In 2011, they created the Broderick-Evon Award for Community Engagement and Service with the help of other family members who choose to remain anonymous. The award recognizes students who have demonstrated a commitment to service and civic engagement to the university and surrounding community through superior leadership and service. The award, named in honor of President and Mrs. Broderick's mothers, was presented for the first time on May 3, 2012 at the University's annual Student Honors and Awards Dinner.

The University's Board of Visitors voted in 2012 to extend his contract to 2017. In May 2020, Broderick announced his retirement as the University's president to take effect after the hiring of a suitable replacement. In February 2021, Broderick's successor, Dr. Brian Hemphill, the president of Radford University, was announced.

=== Leadership positions ===
Throughout his career, Broderick has been actively engaged in numerous community and professional organizations. He currently serves as one of six college presidents on the Governor's Commission on Higher Education Reform, Innovation and Investment, is a representative to the American Association of State Colleges and Universities Council of State Representatives, and is a board member of the Hampton Roads Partnership, Urban League and MacArthur Foundation.

He has lectured on leadership for a variety of institutions and organizations, including the University of Bologna and the Virginia Chamber of Commerce Executive Association.

He has also enjoyed many years as a youth soccer league coach in Chesapeake.

==Honors and awards==
At St. Bonaventure University’s 166th undergraduate commencement held in May 2026, Broderick received an honorary doctorate for his contribution to higher education.
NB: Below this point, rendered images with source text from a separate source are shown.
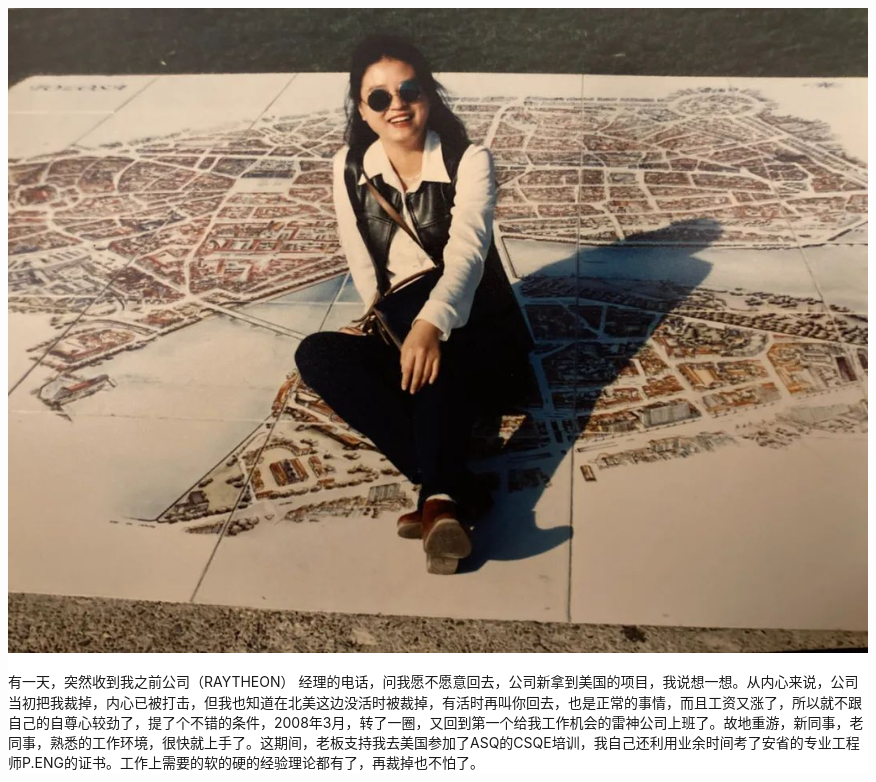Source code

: ![](../assets/images/posts/yingjiang/36e9220ae59c93155c76a078520f1607.jpeg)  
  
有一天，突然收到我之前公司（RAYTHEON）  经理的电话，问我愿不愿意回去，公司新拿到美国的项目，我说想一想。从内心来说，公司当初把我裁掉，内心已被打击，但我也知道在北美这边没活时被裁掉，有活时再叫你回去，也是正常的事情，而且工资又涨了，所以就不跟自己的自尊心较劲了，提了个不错的条件，2008年3月，转了一圈，又回到第一个给我工作机会的雷神公司上班了。故地重游，新同事，老同事，熟悉的工作环境，很快就上手了。这期间，老板支持我去美国参加了ASQ的CSQE培训，我自己还利用业余时间考了安省的专业工程师P.ENG的证书。工作上需要的软的硬的经验理论都有了，再裁掉也不怕了。  
  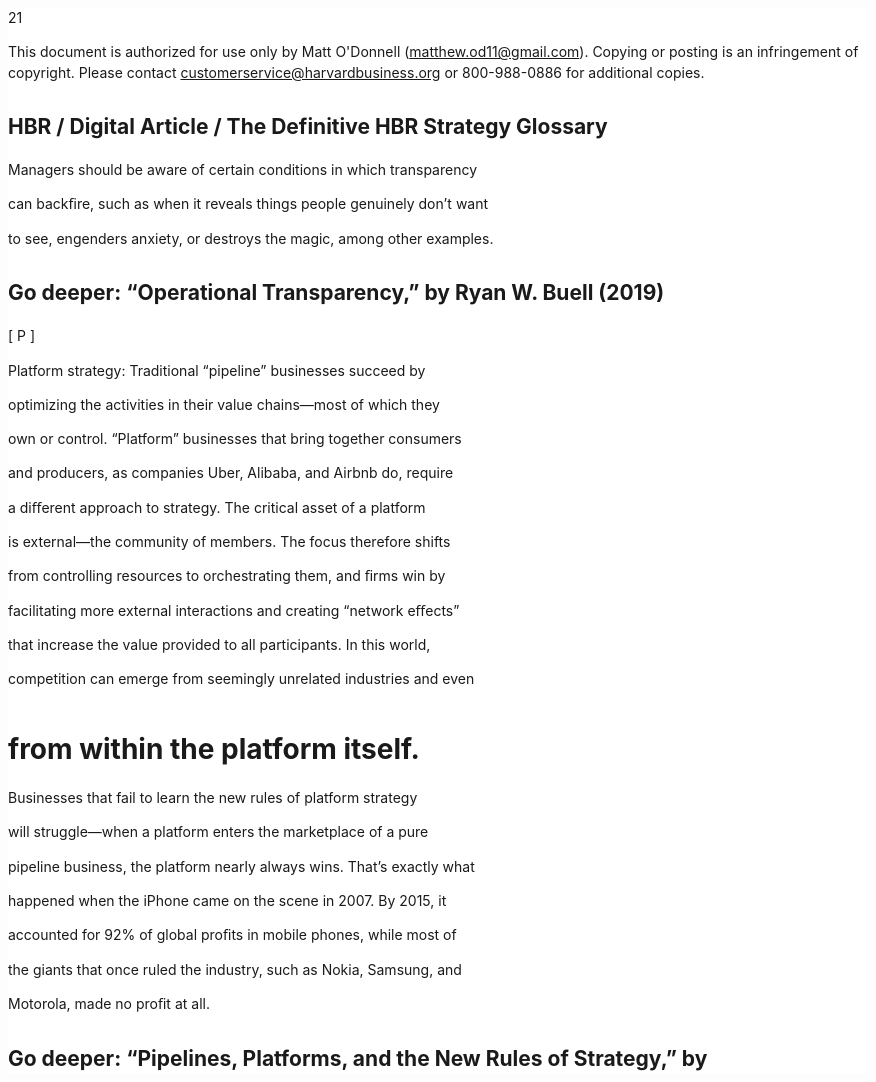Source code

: 21

This document is authorized for use only by Matt O'Donnell (matthew.od11@gmail.com). Copying or posting is an infringement of copyright. Please contact customerservice@harvardbusiness.org or 800-988-0886 for additional copies.

## HBR / Digital Article / The Definitive HBR Strategy Glossary

Managers should be aware of certain conditions in which transparency

can backﬁre, such as when it reveals things people genuinely don’t want

to see, engenders anxiety, or destroys the magic, among other examples.

## Go deeper: “Operational Transparency,” by Ryan W. Buell (2019)

[ P ]

Platform strategy: Traditional “pipeline” businesses succeed by

optimizing the activities in their value chains—most of which they

own or control. “Platform” businesses that bring together consumers

and producers, as companies Uber, Alibaba, and Airbnb do, require

a diﬀerent approach to strategy. The critical asset of a platform

is external—the community of members. The focus therefore shifts

from controlling resources to orchestrating them, and ﬁrms win by

facilitating more external interactions and creating “network eﬀects”

that increase the value provided to all participants. In this world,

competition can emerge from seemingly unrelated industries and even

# from within the platform itself.

Businesses that fail to learn the new rules of platform strategy

will struggle—when a platform enters the marketplace of a pure

pipeline business, the platform nearly always wins. That’s exactly what

happened when the iPhone came on the scene in 2007. By 2015, it

accounted for 92% of global proﬁts in mobile phones, while most of

the giants that once ruled the industry, such as Nokia, Samsung, and

Motorola, made no proﬁt at all.

## Go deeper: “Pipelines, Platforms, and the New Rules of Strategy,” by
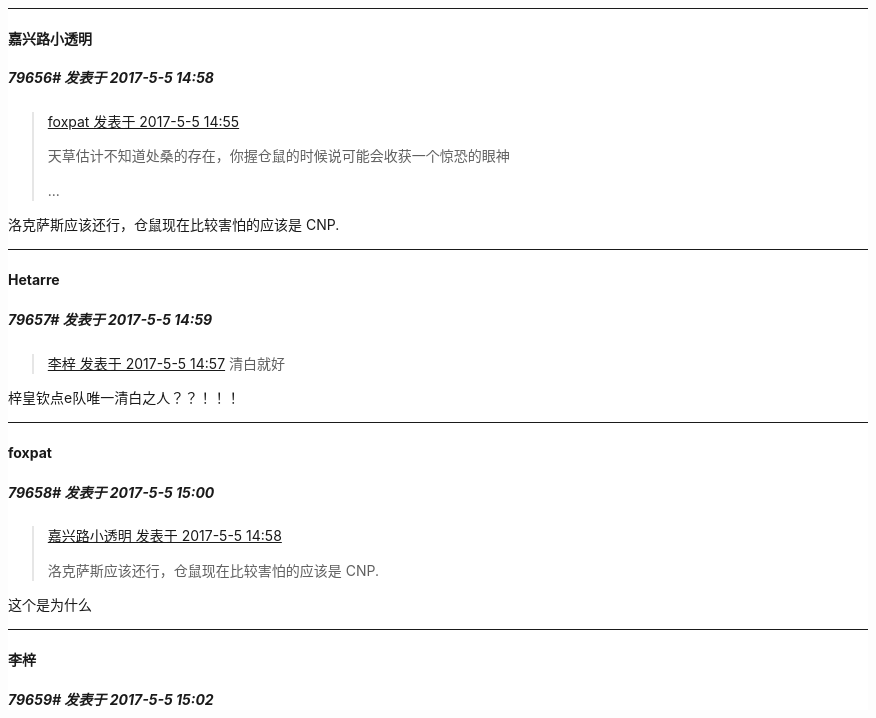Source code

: *****

####  嘉兴路小透明  
##### 79656#       发表于 2017-5-5 14:58



<blockquote><a href="httphttps://bbs.saraba1st.com/2b/forum.php?mod=redirect&amp;goto=findpost&amp;pid=35858818&amp;ptid=1105387" target="_blank">foxpat 发表于 2017-5-5 14:55</a>

天草估计不知道处桑的存在，你握仓鼠的时候说可能会收获一个惊恐的眼神

 ...</blockquote>
洛克萨斯应该还行，仓鼠现在比较害怕的应该是 CNP.








*****

####  Hetarre  
##### 79657#       发表于 2017-5-5 14:59



<blockquote><a href="httphttps://bbs.saraba1st.com/2b/forum.php?mod=redirect&amp;amp;goto=findpost&amp;amp;pid=35858843&amp;amp;ptid=1105387" target="_blank">李梓 发表于 2017-5-5 14:57</a>
清白就好</blockquote>
梓皇钦点e队唯一清白之人？？！！！







*****

####  foxpat  
##### 79658#       发表于 2017-5-5 15:00



<blockquote><a href="httphttps://bbs.saraba1st.com/2b/forum.php?mod=redirect&amp;goto=findpost&amp;pid=35858848&amp;ptid=1105387" target="_blank">嘉兴路小透明 发表于 2017-5-5 14:58</a>

洛克萨斯应该还行，仓鼠现在比较害怕的应该是 CNP.</blockquote>
这个是为什么







*****

####  李梓  
##### 79659#       发表于 2017-5-5 15:02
Kate Broderick was presented the first Distinguished Graduate School Alumnus Award and also delivered the address at that ceremony.

Broderick has been recognized for his contributions to higher education and the Hampton Roads community with the American College Personnel Association's Contribution to Higher Education Award, Virginia Center for Inclusive Communities' Humanitarian Award, the Urban League of Hampton Roads' Marian Palmer Capps Award, the College Communicators Association Distinguished Service Award, Lead Hampton Roads' Julian F. Hirst Award for excellence in community, civic and professional leadership, and a 2011 Visionary Award from the Hampton Roads Chamber of Commerce. He was a finalist for the national PR News' Professional of the Year Award.

In 2016, Old Dominion University named its newest dining hall in honor of Broderick and his wife "at the request of student leaders, for spearheading inclusion initiatives and to recognize their commitment to student success."

Additionally, under his guidance, the university has been named a Chronicle of Higher Education's "Great Place to Work" for two consecutive years.